BRIEF
Using the data below, transcribe exactly everything from the line that contains "一时 痛苦一世，遗憾终生(绝对不要存在侥幸心理，安全套" down to the line that contains "Fotoprodukte für Hochzeiten". Include both of those lines and none of the pictures.

EXTRACTED ENTRIES
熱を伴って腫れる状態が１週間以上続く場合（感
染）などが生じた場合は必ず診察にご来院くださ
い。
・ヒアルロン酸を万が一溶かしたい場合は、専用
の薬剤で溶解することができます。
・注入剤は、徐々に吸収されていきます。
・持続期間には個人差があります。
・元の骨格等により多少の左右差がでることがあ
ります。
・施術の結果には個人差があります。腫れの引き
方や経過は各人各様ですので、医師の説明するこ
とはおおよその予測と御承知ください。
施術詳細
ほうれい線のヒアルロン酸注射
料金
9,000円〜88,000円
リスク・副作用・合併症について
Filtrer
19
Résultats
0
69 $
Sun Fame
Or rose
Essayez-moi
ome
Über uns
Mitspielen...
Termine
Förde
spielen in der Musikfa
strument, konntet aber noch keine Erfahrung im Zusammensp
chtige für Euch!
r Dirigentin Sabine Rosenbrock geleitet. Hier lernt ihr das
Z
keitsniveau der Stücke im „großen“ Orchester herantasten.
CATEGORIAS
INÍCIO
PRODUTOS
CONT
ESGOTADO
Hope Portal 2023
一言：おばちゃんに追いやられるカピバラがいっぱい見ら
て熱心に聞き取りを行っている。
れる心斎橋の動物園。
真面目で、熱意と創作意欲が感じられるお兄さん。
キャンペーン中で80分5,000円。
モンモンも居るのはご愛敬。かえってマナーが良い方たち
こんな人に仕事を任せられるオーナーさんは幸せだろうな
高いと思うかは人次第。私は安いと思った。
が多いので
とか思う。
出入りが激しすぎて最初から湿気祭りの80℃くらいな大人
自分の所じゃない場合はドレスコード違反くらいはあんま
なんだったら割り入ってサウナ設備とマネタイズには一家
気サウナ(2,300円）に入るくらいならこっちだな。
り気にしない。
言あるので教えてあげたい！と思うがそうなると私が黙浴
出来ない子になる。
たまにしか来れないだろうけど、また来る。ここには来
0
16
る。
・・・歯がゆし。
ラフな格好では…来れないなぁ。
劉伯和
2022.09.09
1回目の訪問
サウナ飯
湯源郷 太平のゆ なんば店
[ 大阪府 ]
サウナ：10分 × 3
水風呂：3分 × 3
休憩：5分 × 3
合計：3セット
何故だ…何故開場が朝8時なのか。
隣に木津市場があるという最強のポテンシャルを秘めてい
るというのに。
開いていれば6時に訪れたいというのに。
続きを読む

* * *

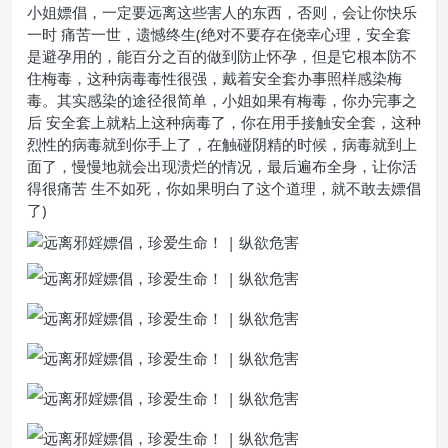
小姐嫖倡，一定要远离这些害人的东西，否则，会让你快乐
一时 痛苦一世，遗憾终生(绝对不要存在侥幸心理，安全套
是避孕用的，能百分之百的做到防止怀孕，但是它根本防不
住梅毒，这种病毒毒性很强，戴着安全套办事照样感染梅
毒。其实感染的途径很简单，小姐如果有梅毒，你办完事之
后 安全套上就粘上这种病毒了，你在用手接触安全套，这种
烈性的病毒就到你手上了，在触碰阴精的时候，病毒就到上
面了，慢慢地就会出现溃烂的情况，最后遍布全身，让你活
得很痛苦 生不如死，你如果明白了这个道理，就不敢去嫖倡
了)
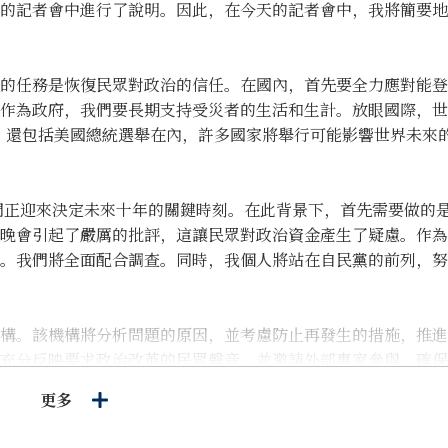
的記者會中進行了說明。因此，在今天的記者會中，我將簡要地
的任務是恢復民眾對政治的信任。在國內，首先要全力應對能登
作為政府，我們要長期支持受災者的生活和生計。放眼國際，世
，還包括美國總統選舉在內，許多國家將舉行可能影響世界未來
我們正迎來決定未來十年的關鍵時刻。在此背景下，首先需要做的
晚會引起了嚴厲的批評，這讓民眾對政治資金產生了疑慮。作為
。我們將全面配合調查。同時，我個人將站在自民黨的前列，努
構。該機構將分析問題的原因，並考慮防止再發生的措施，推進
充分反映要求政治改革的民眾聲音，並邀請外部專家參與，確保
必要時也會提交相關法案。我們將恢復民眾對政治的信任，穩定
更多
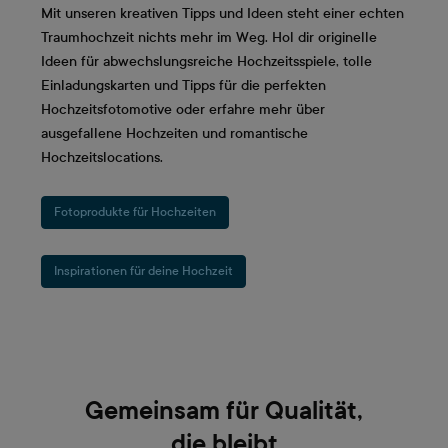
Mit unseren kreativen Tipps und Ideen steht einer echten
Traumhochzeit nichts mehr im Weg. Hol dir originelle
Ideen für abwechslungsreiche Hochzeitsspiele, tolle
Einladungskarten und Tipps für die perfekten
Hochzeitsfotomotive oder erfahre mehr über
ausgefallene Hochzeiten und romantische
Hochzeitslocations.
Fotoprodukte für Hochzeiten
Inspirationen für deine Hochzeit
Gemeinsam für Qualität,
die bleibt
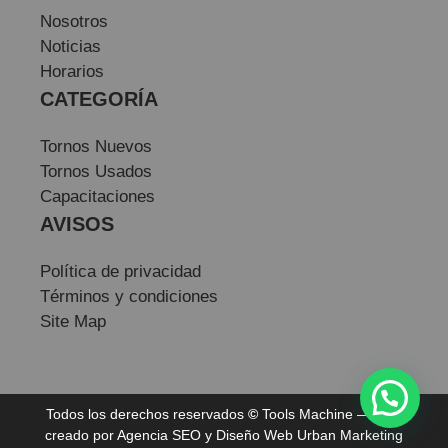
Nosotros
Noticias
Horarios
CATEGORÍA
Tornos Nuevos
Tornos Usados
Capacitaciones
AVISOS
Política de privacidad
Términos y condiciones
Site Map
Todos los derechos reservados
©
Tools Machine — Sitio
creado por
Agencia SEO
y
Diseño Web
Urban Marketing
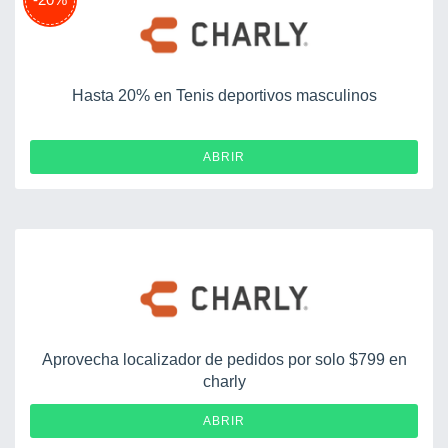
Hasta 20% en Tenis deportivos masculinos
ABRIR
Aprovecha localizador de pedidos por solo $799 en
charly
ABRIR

SOLUTION FOR THIS EXERCISE
一时 痛苦一世，遗憾终生(绝对不要存在侥幸心理，安全套
是避孕用的，能百分之百的做到防止怀孕，但是它根本防不
住梅毒，这种病毒毒性很强，戴着安全套办事照样感染梅
毒。其实感染的途径很简单，小姐如果有梅毒，你办完事之
后 安全套上就粘上这种病毒了，你在用手接触安全套，这种
烈性的病毒就到你手上了，在触碰阴精的时候，病毒就到上
面了，慢慢地就会出现溃烂的情况，最后遍布全身，让你活
得很痛苦 生不如死，你如果明白了这个道理，就不敢去嫖倡
了)
的記者會中進行了說明。因此，在今天的記者會中，我將簡要地
的任務是恢復民眾對政治的信任。在國內，首先要全力應對能登
作為政府，我們要長期支持受災者的生活和生計。放眼國際，世
，還包括美國總統選舉在內，許多國家將舉行可能影響世界未來
我們正迎來決定未來十年的關鍵時刻。在此背景下，首先需要做的
晚會引起了嚴厲的批評，這讓民眾對政治資金產生了疑慮。作為
。我們將全面配合調查。同時，我個人將站在自民黨的前列，努
構。該機構將分析問題的原因，並考慮防止再發生的措施，推進
充分反映要求政治改革的民眾聲音，並邀請外部專家參與，確保
必要時也會提交相關法案。我們將恢復民眾對政治的信任，穩定
更多
Mit unseren kreativen Tipps und Ideen steht einer echten
Traumhochzeit nichts mehr im Weg. Hol dir originelle
Ideen für abwechslungsreiche Hochzeitsspiele, tolle
Einladungskarten und Tipps für die perfekten
Hochzeitsfotomotive oder erfahre mehr über
ausgefallene Hochzeiten und romantische
Hochzeitslocations.
Fotoprodukte für Hochzeiten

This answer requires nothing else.